Phase one. Trees down, roof trusses stacked, dirt prepped for the build.
Studio Construction: The Footers
Digging for the footers around the perimeter of the studio footprint. Some sizable rocks in this soil, as the rock visible down in the footer trench illustrates.
Studio Construction: Footers complete
The digging for studio footers is nearly complete. I labored over the end closest to the tractor up until the last minute, weighing out if I can afford to add any more length to the studio footprint in order to accommodate potential future configuration of the space (iso booths, control room, etc).
Studio Construction: Footers at night
Powerful image. In addition to its own merit as a moody photo, this picture shows the east end of footer installed, decisions made.

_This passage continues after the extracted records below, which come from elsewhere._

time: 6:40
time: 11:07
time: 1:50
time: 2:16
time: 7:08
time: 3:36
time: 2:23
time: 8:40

Studio Construction: Block in
The block has been set and parged on the exterior. The back corner where the wall is higher will be tied into a larger retaining wall. I’m excited about the variable acoustics of that corner, it being a less lively acoustic zone with earth packed up against the first 4-5 feet height of the wall 10 or so feet out from the corner.
Studio Construction: Framing Begins
Here you can see the first wall partially framed in. The construction is staggered stud with 2x6’s on the exterior side and 2x4’s on the interior side, resting on an 8” base plate. Staggered stud construction has the acoustic benefit of reducing the sound bridging that happens when both exterior wall and interior wall share common studs. When superior sound isolation is needed a typical method is to fully separate stud walls (exterior wall on one base plate; interior wall on a separate base plate; air gap between) but for my needs and this particular site that amount of isolation was unnecessary.

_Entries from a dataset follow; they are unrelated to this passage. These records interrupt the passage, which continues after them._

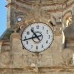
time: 10:43
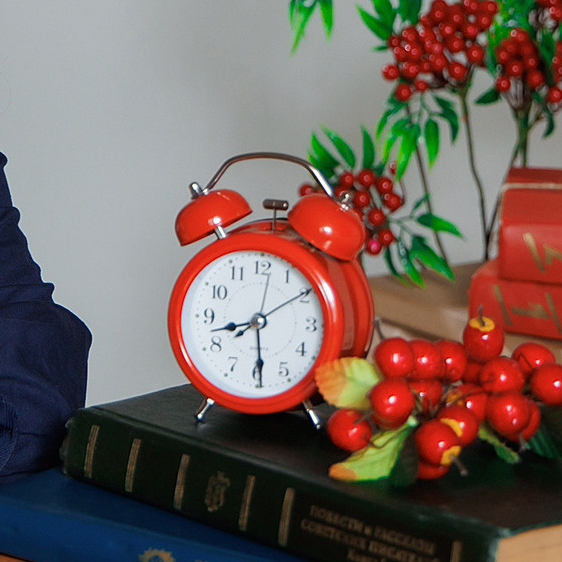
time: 8:29
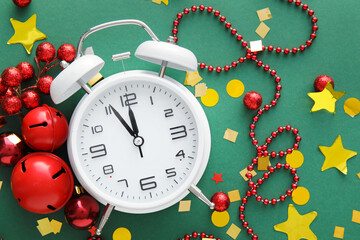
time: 11:55
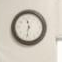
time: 11:32
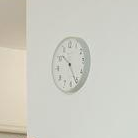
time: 10:25
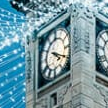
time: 4:19
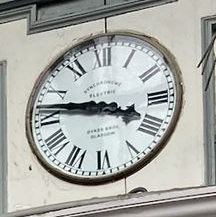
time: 3:46
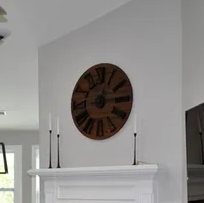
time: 12:14
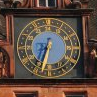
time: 6:32
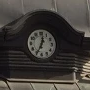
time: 12:34
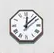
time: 12:07
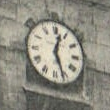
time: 12:26
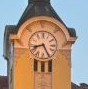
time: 8:25
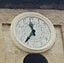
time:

The blue board visible just above the gravel line around the perimeter of the interior wall is related to radiant floor heat that we’re installing (soundless & cozy).
Studio Construction: Framing (perspective #2)
A different perspective on the west wall affording another view of staggered stud construction and scale of the block wall in the back corner.
Studio Construction: Framing continued
Here the framing continues on the south facing wall. I learned that there are better and worse ways to navigate staggered stud corner construction in terms of acoustics. This is difficult to explain verbally but as is evident elsewhere, the goal is to minimize shared studs wherever possible (understanding the weak point of a staggered stud configuration is ultimately that top and bottom plate are inevitably shared).
Studio Construction: West wall
Framing complete with OSB sheathing and house wrap added. One of the most difficult aspects of studio design was deciding about windows - how many, where. From a sound isolation perspective (i.e. trying to keep sound from getting out, or outside sound from coming in), windows are the enemy. From a feel perspective, windows are an ally. Natural light, views, and perspective deeply inform my creative process so I had to honor that with a few choice windows. This picture frame window looks east, out on woods, mostly.
Studio Construction: Framing from within
The studio from within. Neither west nor north facing walls have windows in them. Here you are looking west. Everything looks smaller at this stage of the process. The walls are 10’ and will then go to a cathedral ceiling that peaks at 14’ with the goal of having air and height, a room with sonic character.